EXTRACTED TEXT =>

______________________________

The effects of rMOT1 on basal transcription driven by the CYC1 and ACT1 promoters are shown in Fig. 5. Effects seen with each of these promoters are similar to those seen with HIS4: basal transcription is activated by rMOT1 when added at low levels and is unchanged or repressed when rMOT1 is added at levels comparable to those in wild-type extracts. The maximum amount of activation for all of the promoters varied by about a factor of 2, and the amount of rMOT1 required to achieve maximal activation varied slightly from experiment to experiment. Overall, maximum activation required rMOT1 in the reaction mixture at a one- to fivefold molar excess over TBP, and reconstitution of the extract to MOT1 levels seen in wild-type extracts resulted in weak repression of transcription. Whereas HIS4 expression is repressed by mutation of MOT1 in vivo (8, 15), CYC1-driven expression is activated by a mutation in MOT1 (2). As described above, based on the biphasic response of the transcription apparatus to addition of MOT1 reported here, we anticipate that in vivo, promoters will respond in complex ways to mutations in MOT1 since different alleles of MOT1 and different growth conditions would presumably give rise to different residual levels of MOT1 activity in vivo.
FIG. 5.
Recombinant MOT1 can activate or repress basal transcription driven by either the CYC1 or ACT1 promoters. (A) Basal transcription reactions were performed as described in the legends to Fig. 2 and 3, with 10 ng (lanes 2 and 9), 50 ng (lanes 3 and 10), 100 ng (lanes 4 and 11), 300 ng (lanes 5 and 12), 600 ng (lanes 6 and 13), or 1,000 ng (lanes 7 and 14) of MOT1. (B) Quantitation by phosphoimager analysis of the data shown in panel A.
The similar behavior of MOT1 when assayed with each of the three unrelated templates might be due to an indirect mechanism in which the activation function of MOT1 is due to dissociation of TBP from nonpromoter sites present in the plasmid vector. The idea that MOT1 might function by liberating TBP from other DNA sites for use at promoters is consistent with the observation that mutations in MOT1 have an Spt phenotype (15), suggesting that MOT1 mutations can alter start sites of transcription. At some spurious sites, TBP binding which is unchecked by MOT1 might lead to the formation of preinitiation complexes which are capable of initiating the synthesis of aberrant RNA. In vitro, TBP binding to fortuitous sites can lead to the assembly of transcription complexes capable of initiating RNA synthesis (7). Additionally, the similar behaviors of these promoters in vitro with respect to MOT1 might also reflect the fact that these templates have similar promoter strengths in these assays.

______________________________

PROVIDED MATERIAL =>

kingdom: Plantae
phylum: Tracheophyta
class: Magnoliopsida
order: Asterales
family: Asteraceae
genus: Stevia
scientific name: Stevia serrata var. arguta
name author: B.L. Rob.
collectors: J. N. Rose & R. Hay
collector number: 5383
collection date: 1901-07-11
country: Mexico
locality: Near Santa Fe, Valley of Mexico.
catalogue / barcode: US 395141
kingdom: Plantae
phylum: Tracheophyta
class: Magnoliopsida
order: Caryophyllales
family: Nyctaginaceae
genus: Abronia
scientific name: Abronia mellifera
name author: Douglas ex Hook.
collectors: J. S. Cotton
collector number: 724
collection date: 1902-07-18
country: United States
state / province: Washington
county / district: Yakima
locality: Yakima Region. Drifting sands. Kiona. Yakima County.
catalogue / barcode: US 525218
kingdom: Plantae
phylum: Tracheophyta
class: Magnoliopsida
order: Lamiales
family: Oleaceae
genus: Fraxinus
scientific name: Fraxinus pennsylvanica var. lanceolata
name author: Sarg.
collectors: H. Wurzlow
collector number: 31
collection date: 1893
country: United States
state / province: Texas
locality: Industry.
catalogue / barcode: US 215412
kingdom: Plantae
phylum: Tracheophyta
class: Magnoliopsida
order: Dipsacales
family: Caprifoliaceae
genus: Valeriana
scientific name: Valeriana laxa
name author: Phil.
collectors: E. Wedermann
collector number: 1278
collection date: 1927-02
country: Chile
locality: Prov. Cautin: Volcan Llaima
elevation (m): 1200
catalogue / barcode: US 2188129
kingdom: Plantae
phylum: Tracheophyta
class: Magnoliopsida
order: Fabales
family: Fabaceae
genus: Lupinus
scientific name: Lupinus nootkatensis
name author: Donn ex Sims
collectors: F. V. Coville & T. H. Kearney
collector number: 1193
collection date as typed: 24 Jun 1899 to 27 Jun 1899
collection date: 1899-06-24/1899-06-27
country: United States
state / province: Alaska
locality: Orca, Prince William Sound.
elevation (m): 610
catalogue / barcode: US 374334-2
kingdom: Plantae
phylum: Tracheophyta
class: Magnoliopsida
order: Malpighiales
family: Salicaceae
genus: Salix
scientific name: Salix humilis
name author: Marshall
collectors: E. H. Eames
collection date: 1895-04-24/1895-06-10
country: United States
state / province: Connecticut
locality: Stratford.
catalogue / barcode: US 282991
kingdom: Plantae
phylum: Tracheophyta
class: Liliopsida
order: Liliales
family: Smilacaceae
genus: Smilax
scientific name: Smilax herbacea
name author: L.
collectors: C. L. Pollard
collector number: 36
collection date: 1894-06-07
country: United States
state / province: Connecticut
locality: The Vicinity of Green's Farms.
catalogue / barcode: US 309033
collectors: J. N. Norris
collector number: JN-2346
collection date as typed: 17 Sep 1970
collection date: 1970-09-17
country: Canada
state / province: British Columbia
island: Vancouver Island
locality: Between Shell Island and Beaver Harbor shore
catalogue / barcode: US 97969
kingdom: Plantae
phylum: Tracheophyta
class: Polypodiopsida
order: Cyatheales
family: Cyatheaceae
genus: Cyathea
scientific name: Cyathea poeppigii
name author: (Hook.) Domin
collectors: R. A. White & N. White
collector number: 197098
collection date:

______________________________

EXERCISES TO COMPLETE =>
1. Print the part of the MOT1 passage starting with "Recombinant MOT1 can" and going on through "in panel A.".
2. Answer these questions from the MOT1 passage.
(a) Besides HIS4, which two promoters were tested in Fig. 5?
(b) What molar excess of rMOT1 over TBP did maximum activation require?
(c) What phenotype do mutations in MOT1 have?
Rely only on the MOT1 passage.

ANSWERS FOR THE TASKS =>
1.
Recombinant MOT1 can activate or repress basal transcription driven by either the CYC1 or ACT1 promoters. (A) Basal transcription reactions were performed as described in the legends to Fig. 2 and 3, with 10 ng (lanes 2 and 9), 50 ng (lanes 3 and 10), 100 ng (lanes 4 and 11), 300 ng (lanes 5 and 12), 600 ng (lanes 6 and 13), or 1,000 ng (lanes 7 and 14) of MOT1. (B) Quantitation by phosphoimager analysis of the data shown in panel A.

2.
(a) CYC1 and ACT1
(b) A one- to fivefold molar excess
(c) An Spt phenotype